Nesta Belém que visitei não encontrei nada,
mas é certo que os animais andavam por ali,
mas sem brilho, sem presépio.
A festa decorria normalmente,
as meninas saltavam e dançavam,
cada uma para seu lado,
que raras eram as que acertavam,
nos graciosos movimentos da professora.
A meu lado um casal,
também eles com uma menina na dança,
ela atenta à filha e aos seus movimentos,
ele atento ao filho de colo e às brincadeiras com ele.
Não evitei o meu curioso olhar, disparei-o na sua direcção e,
para dentro de mim cogitei, somos na verdade todos iguais.

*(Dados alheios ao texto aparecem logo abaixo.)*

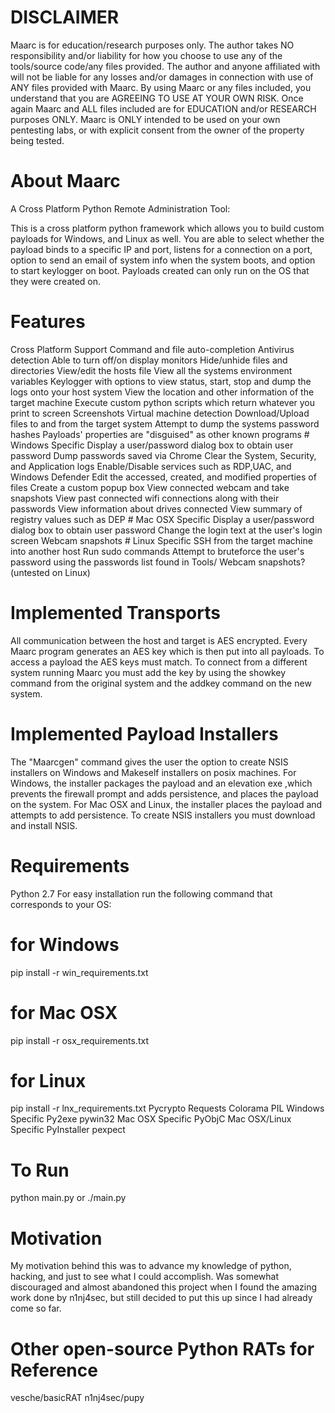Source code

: <h1> DISCLAIMER </h1>
Maarc is for education/research purposes only. The author takes NO responsibility and/or liability for how you choose to use any of the tools/source code/any files provided. The author and anyone affiliated with will not be liable for any losses and/or damages in connection with use of ANY files provided with Maarc. By using Maarc or any files included, you understand that you are AGREEING TO USE AT YOUR OWN RISK. Once again Maarc and ALL files included are for EDUCATION and/or RESEARCH purposes ONLY. Maarc is ONLY intended to be used on your own pentesting labs, or with explicit consent from the owner of the property being tested.

<h1> About Maarc </h1>
A Cross Platform Python Remote Administration Tool:

This is a cross platform python framework which allows you to build custom payloads for Windows, and Linux as well. You are able to select whether the payload binds to a specific IP and port, listens for a connection on a port, option to send an email of system info when the system boots, and option to start keylogger on boot. Payloads created can only run on the OS that they were created on.

 <h1> Features </h1>
Cross Platform Support
Command and file auto-completion
Antivirus detection
Able to turn off/on display monitors
Hide/unhide files and directories
View/edit the hosts file
View all the systems environment variables
Keylogger with options to view status, start, stop and dump the logs onto your host system
View the location and other information of the target machine
Execute custom python scripts which return whatever you print to screen
Screenshots
Virtual machine detection
Download/Upload files to and from the target system
Attempt to dump the systems password hashes
Payloads' properties are "disguised" as other known programs
# Windows Specific
Display a user/password dialog box to obtain user password
Dump passwords saved via Chrome
Clear the System, Security, and Application logs
Enable/Disable services such as RDP,UAC, and Windows Defender
Edit the accessed, created, and modified properties of files
Create a custom popup box
View connected webcam and take snapshots
View past connected wifi connections along with their passwords
View information about drives connected
View summary of registry values such as DEP
# Mac OSX Specific
Display a user/password dialog box to obtain user password
Change the login text at the user's login screen
Webcam snapshots
# Linux Specific
SSH from the target machine into another host
Run sudo commands
Attempt to bruteforce the user's password using the passwords list found in Tools/
Webcam snapshots? (untested on Linux)

<h1> Implemented Transports </h1>
All communication between the host and target is AES encrypted. Every Maarc program generates an AES key which is then put into all payloads. To access a payload the AES keys must match. To connect from a different system running Maarc you must add the key by using the showkey command from the original system and the addkey command on the new system.

 <h1> Implemented Payload Installers </h1>
The "Maarcgen" command gives the user the option to create NSIS installers on Windows and Makeself installers on posix machines. For Windows, the installer packages the payload and an elevation exe ,which prevents the firewall prompt and adds persistence, and places the payload on the system. For Mac OSX and Linux, the installer places the payload and attempts to add persistence. To create NSIS installers you must download and install NSIS.

<h1> Requirements </h1>
Python 2.7
For easy installation run the following command that corresponds to your OS:

# for Windows
pip install -r win_requirements.txt

# for Mac OSX
pip install -r osx_requirements.txt

# for Linux
pip install -r lnx_requirements.txt
Pycrypto
Requests
Colorama
PIL
Windows Specific
Py2exe
pywin32
Mac OSX Specific
PyObjC
Mac OSX/Linux Specific
PyInstaller
pexpect
# To Run
python main.py
or
./main.py

<h1> Motivation </h1>
My motivation behind this was to advance my knowledge of python, hacking, and just to see what I could accomplish. Was somewhat discouraged and almost abandoned this project when I found the amazing work done by n1nj4sec, but still decided to put this up since I had already come so far.

<h1> Other open-source Python RATs for Reference </h1>
vesche/basicRAT
n1nj4sec/pupy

Aquele casal, na sua diferença,
ela muito clara, quase nórdica,
ele decididamente africano,
as crianças, nem muito claras nem muito escuras,
estavam ali pelo meio naquela cor de futuro,
e o carinho que cada um proporcionava aos rebentos,
era digno de emocionar o mais empedernido,
somos na verdade diferentes, mas todos iguais.
O carro parou ao lado,
vidros fechados em ambos,
cabeças viradas e do outro lado veio um sorriso,
tão devastador que se diria abranger toda a face,
abriu-se o vidro do lado do passageiro,
e este manteve-se fechado,
quase uma palavra através daquela janela,
a acompanhar o sorriso ainda maior,
baixou a cabeça envergonhado,
elas estão mesmo assanhadas, pensou,
e quando ia abrir o seu vidro também,
para retribuir tamanho sorriso e,
quem sabe devolver a palavra que não veio,
abriu o sinal, o transito fluiu,
na estrada ficaram os sorrisos trocados,
talvez um fugaz momento desperdiçado,
um pai Natal fugaz numa época de boas intenções.